Data provided below:

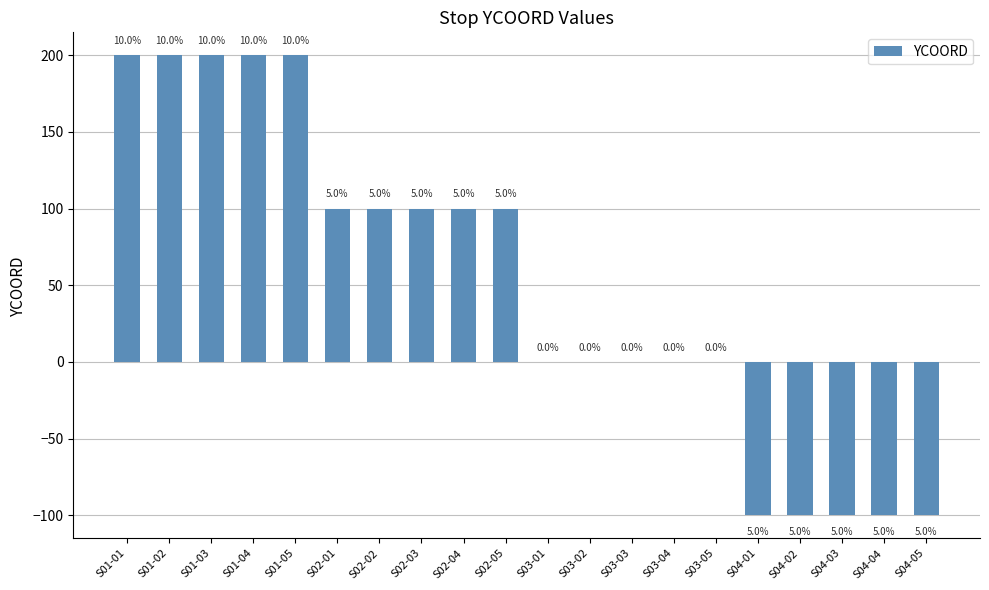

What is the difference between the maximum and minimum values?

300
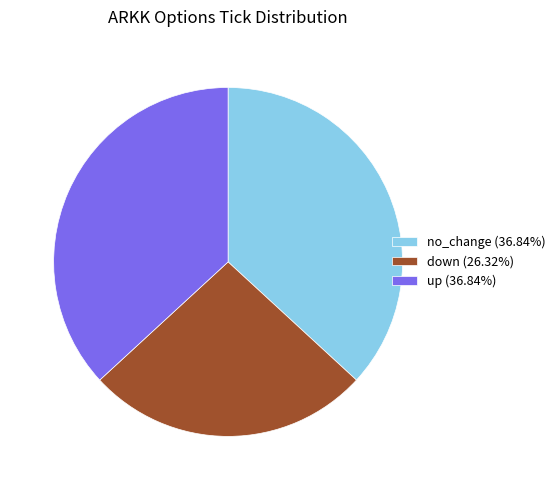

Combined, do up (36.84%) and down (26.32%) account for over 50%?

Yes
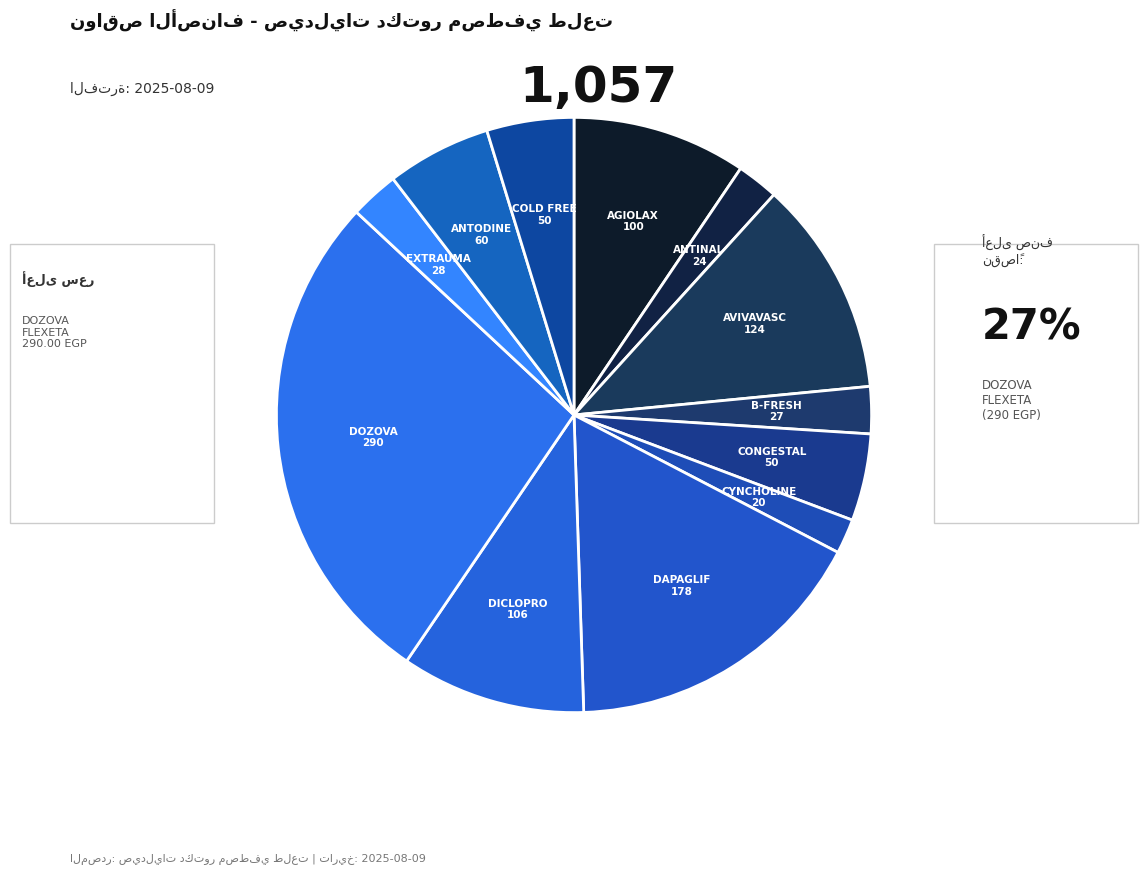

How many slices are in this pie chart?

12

End of Data provided.

Could you copy out all of the lines above word for word, leaving out the pictures?

__Response area__:
What is the difference between the maximum and minimum values?

300

Combined, do up (36.84%) and down (26.32%) account for over 50%?

Yes

How many slices are in this pie chart?

12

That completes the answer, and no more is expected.